On December 23, this Mayne Report edition named 15 public companies that were claiming to have net assets which were at least $1 billion above the then market capitalisations and were prime targets for big write-downs.
Business Spectator‘s Robert Gottliebsen last week pointed out that this was a global trend after Goldman Sachs analysts Abby Cohen predicted big write-downs on the $US2.6 trillion in goodwill sitting on S&P500 company balance sheets.
However, not all Australian balance sheets are inflated. Whilst Wesfarmers is the worst offender as it claims to be worth $19.6 billion against a market capitalisation of just $11 billion, Woolworths is capitalised at $32.2 billion yet only claims it has net assets of $5.6 billion.
The difference can be explained by the fact that Woolworths has self-generated its own goodwill with magnificent organic growth, whilst Wesfarmers paid a ridiculous $19 billion for Coles when it would today be valued at $10-15 billion.
It was a complete joke for Wesfarmers to come out last week and flag only $150 million in writedowns. If its board and management were being honest with the market, they would write Coles down by billions.
Wesfarmers is audited by Sean Van Gorp from Ernst & Young. If auditors were worth their millions, this is where the likes of Van Gorp would step up and insist on the write-down in the Wesfarmers half-year result due on February 19.
If Wesfarmers did write down Coles by $5 billion then CEO Richard Goyder’s position would be untenable.
The Rio Tinto directors will be considering exactly the same issue as they contemplate writing down the $US38 billion Alcan acquisition, which is undoubtedly the biggest takeover disaster in the history of Australian listed companies.
Rio Tinto CEO Tom Albanese and finance director Guy Elliott should both be out of job regardless of balance sheet values and let’s hope new chairman Jim Leng performs some swift executions once he takes charge after the Sydney AGM on April 20.
This list demonstrates how it is usually new CEOs who insist on writedowns in an attempt to paint the last guy black.

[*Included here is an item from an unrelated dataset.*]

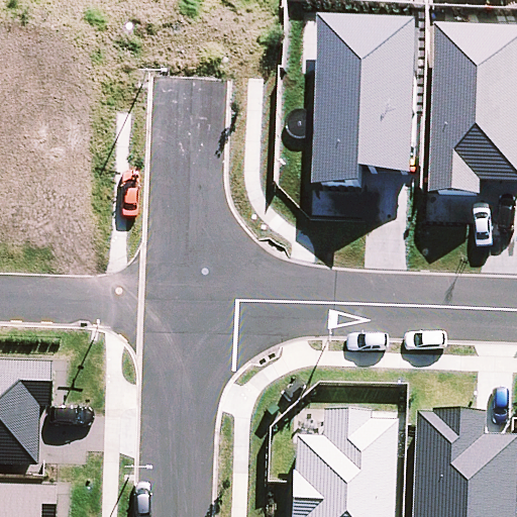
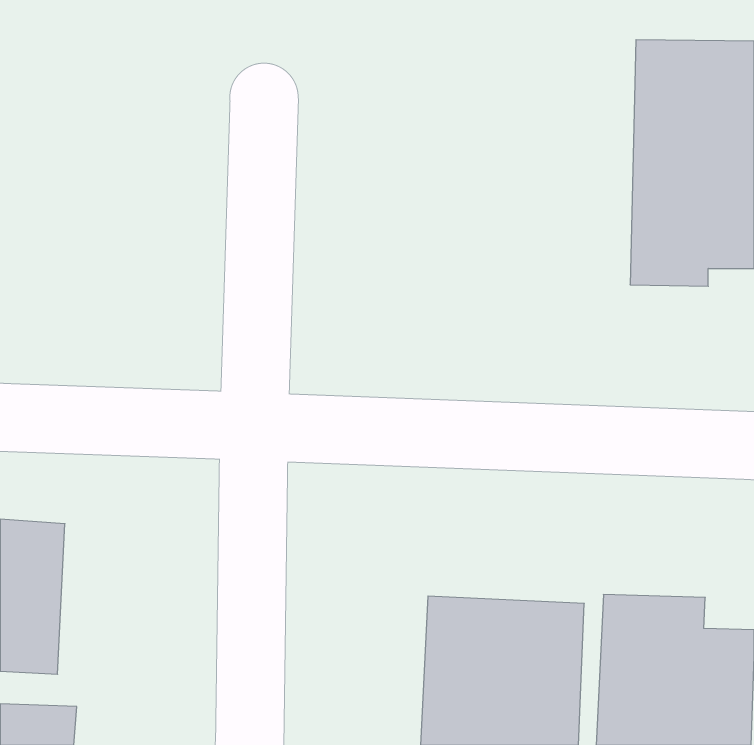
building: [318,17,421,190] -> none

Therefore, don’t be surprised if new Fairfax CEO Brian McCarthy does this to David Kirk and hacks into Fairfax’s $6.3 billion in goodwill on the balance sheet, although it would embarrass chairman Ron Walker and audit committee boss Roger Corbett, the two biggest backers of Kirk.
Fairfax is now one of 11 Australian companies which are trading at discounts to book value of more than $2 billion.
The other 10 are Babcock & Brown, Babcock & Brown Infrastructure, Centro Retail, Centro Properties Group, Goodman Group, GPT, Mirvac, Macquarie Airports, Macquarie Infrastructure Group, Wesfarmers and Westfield.
So far, only Babcock & Brown has admitted it will bring out the axe and join this list tracking the biggest declared losses in Australian corporate history. Who else will join the club over the next six weeks?